The findings presented here provide a promising foundation as the approach taken allows for more control and a more detailed analysis of the targeted processes. As far as we are aware, this is the first study to investigate processing that gives rise to System 1 responses rather than just the outcomes of those processes. In the future, materials can be generated using a similar approach in order to match the strength of qualitatively different heuristic processes and explore differences due to other factors. The recent review of dual-process theory by
De Neys (
2022) poses questions for future research, many of which we feel our approach is uniquely positioned to explore. That being said, there are clear limitations to this approach.
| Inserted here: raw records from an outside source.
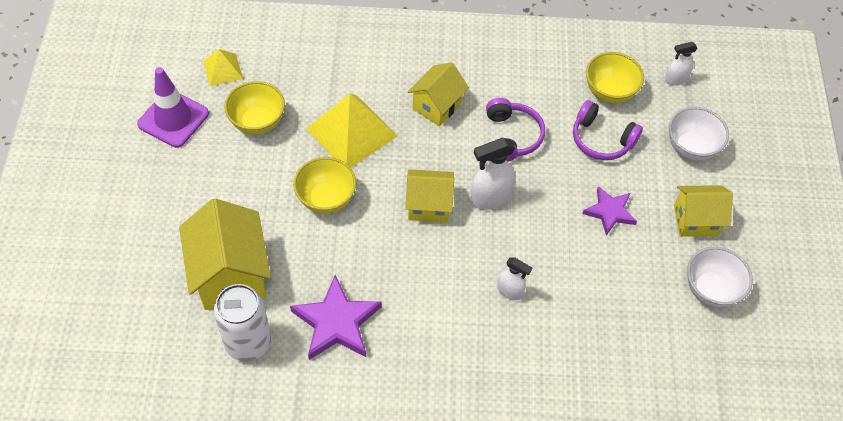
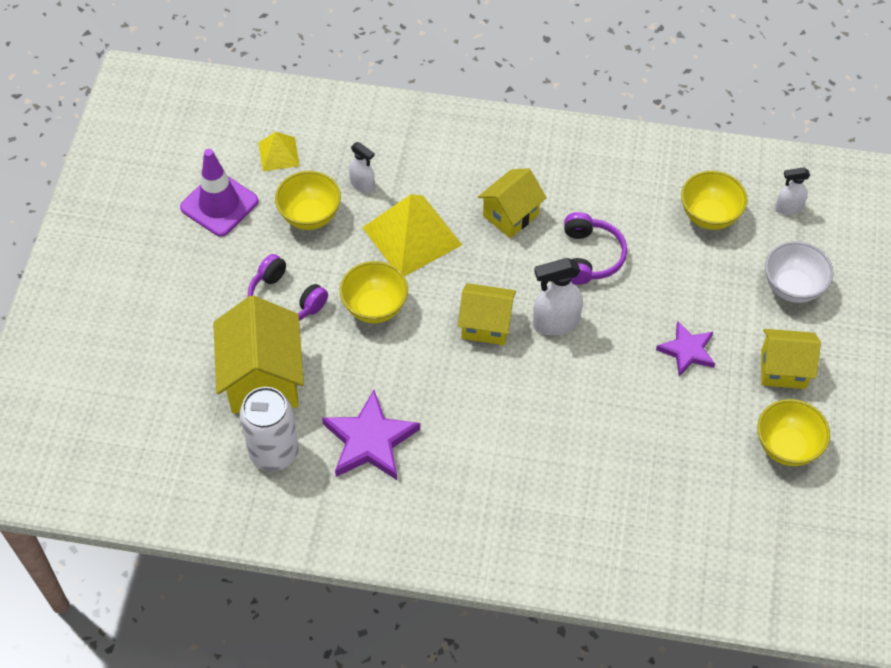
camera: 10 degrees right, 0 degrees up
white spray bottle [497,257,532,300] -> white spray bottle moved to [349,142,375,193]
purple headphones [573,100,643,160] -> purple headphones moved to [248,254,328,321]
white bowl [687,247,753,307] -> yellow bowl [757,399,830,466]

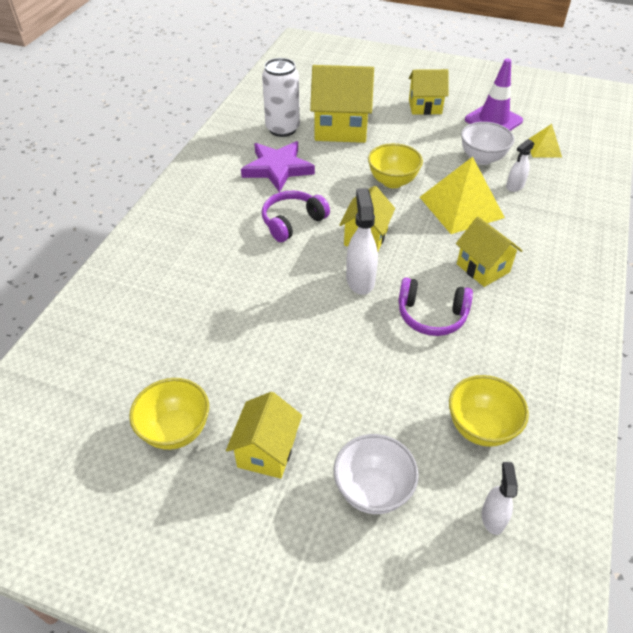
camera: 100 degrees right, 10 degrees down
purple headphones [248,254,328,321] -> purple headphones moved to [262,191,330,242]
yellow bowl [275,171,341,230] -> white bowl [461,122,515,165]
purple star [656,321,715,376] -> none
none -> yellow house [409,69,448,115]

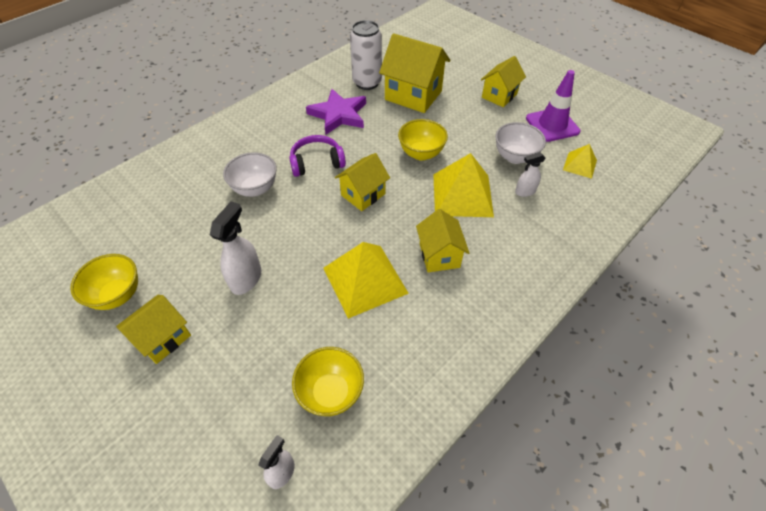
camera: 25 degrees right, 5 degrees up
white bowl [334,434,419,514] -> white bowl moved to [223,152,277,197]
white spray bottle [346,188,378,295] -> white spray bottle moved to [210,201,261,295]
purple headphones [398,278,473,336] -> yellow pyramid [323,242,409,319]
yellow house [409,69,448,115] -> yellow house turned 75 degrees counterclockwise [481,56,526,107]

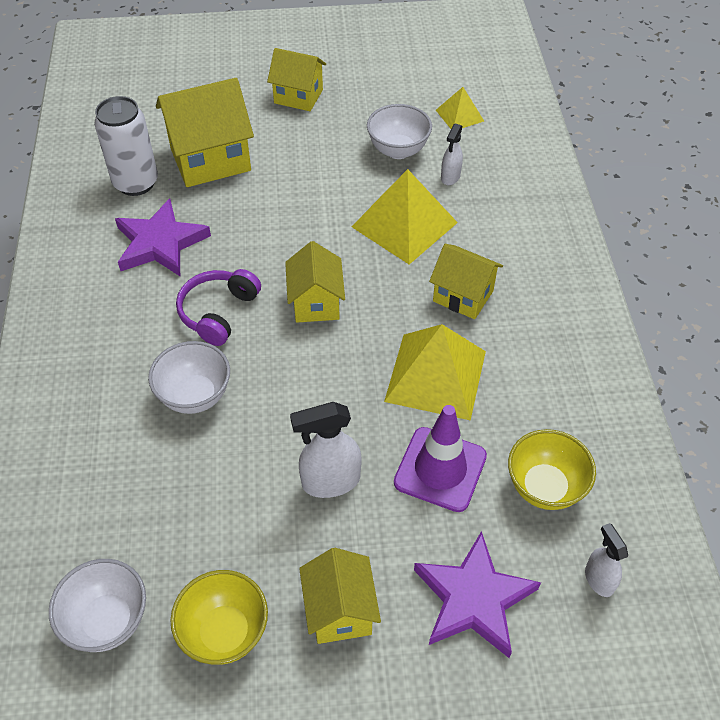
camera: 50 degrees left, 0 degrees up
white spray bottle [210,201,261,295] -> white spray bottle turned 75 degrees counterclockwise [290,402,362,498]
yellow bowl [398,119,448,161] -> none
yellow house [481,56,526,107] -> yellow house turned 60 degrees counterclockwise [267,48,326,111]
purple traffic cone [526,70,580,142] -> purple traffic cone moved to [394,405,487,512]
none -> white bowl [49,559,146,652]
none -> purple star [414,531,541,658]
There is a clear disconnect between independent typicality judgments and solving reasoning tasks with combinations based on those judgments. Indeed, additional factors that occur during reasoning led to Experiment 1 findings fitting a misleading single-process account. Furthermore, it is entirely unknown whether computations similar to the ones used here to generate experimental conditions mirror anything happening in the brain during reasoning. If they do, they are likely to be an oversimplification of the actual computations. However, the behavioral results presented here match expectations based on our computations rather well (e.g., participants basically guessing in the high-conflict condition of Experiment 1), and this approach may be an avenue to better explore the dynamics of reasoning in the future.